As to mechanical, the Helios crash in Greece is probably due to a series of mechanical failures, (depressurization failure combined with a possible faulty emergency O2 system for the cockpit) but also possible misjudgment by the co-pilot to drop the a/c to a safe level more quickly. The AA
587 crash of Nov. 12, 2001 is hotly debated here as to causes including structural failure, rudder control design issues by Airbus, poor judgment of pilots in operating the rudder perhaps due to training errors, combined with wake turbulance from a 747 that had taken off just before it.

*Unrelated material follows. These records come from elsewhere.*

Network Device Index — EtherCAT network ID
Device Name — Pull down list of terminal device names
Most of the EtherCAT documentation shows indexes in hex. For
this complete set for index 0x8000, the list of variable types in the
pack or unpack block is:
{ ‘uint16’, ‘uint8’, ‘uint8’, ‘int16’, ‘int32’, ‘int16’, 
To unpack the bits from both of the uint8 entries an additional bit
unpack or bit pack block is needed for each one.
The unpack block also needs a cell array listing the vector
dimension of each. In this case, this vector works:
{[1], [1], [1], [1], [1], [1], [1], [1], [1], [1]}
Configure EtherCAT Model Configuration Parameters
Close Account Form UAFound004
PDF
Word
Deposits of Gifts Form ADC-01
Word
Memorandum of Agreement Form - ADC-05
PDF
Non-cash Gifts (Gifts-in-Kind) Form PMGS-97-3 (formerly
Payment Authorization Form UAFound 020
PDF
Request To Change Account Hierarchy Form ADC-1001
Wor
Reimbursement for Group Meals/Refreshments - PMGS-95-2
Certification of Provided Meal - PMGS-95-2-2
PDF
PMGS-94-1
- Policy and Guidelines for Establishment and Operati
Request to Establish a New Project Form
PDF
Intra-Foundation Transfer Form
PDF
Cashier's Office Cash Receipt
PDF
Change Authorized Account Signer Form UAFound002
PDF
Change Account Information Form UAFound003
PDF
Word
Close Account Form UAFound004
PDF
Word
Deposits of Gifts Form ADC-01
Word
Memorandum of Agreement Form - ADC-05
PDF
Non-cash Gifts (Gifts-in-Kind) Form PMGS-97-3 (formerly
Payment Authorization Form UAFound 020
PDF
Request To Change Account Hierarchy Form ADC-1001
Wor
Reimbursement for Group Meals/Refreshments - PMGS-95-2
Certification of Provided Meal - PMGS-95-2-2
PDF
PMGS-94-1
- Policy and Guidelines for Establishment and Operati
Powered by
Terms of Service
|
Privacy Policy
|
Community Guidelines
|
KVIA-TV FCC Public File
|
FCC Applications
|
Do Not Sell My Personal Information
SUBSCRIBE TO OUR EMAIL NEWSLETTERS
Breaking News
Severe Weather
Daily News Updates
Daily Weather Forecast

As noted above, poor judgment of pilots can be in a number of ways. About 6-7 years ago, a FedEx DC-10 arriving at EWR
crashed upon landing and became a write off (crew survived). This was at the end of a long overnight flight, so one has to consider being tired, jet lagged and related factors causing an hard or crash landing. The NW
crash at DTW
a number of years ago was due to improper flap settings by the pilot. The KAL 007 flight disaster has a high probability of improper settings of the autopilot and the failure of he pilots to notice or correct their error.
Failure of pilots or inexperience with a particular a/c or airport can also add to the problem. In February, when a bizjet crashed at Teterboro airport, questions were raised about the balance and overall weight on the a/c, something that should have been the responsibility of the pilot/co-pilot.
Lack of knowlege of and general inexperience dealing with hazy conditions probably led to the crash by John F. Kennedy, Jr. in his a/c.
Mechanical failures or weather rarely itself causes a crash, but since humans are behind the stick or yoke, then you will have that as a factor.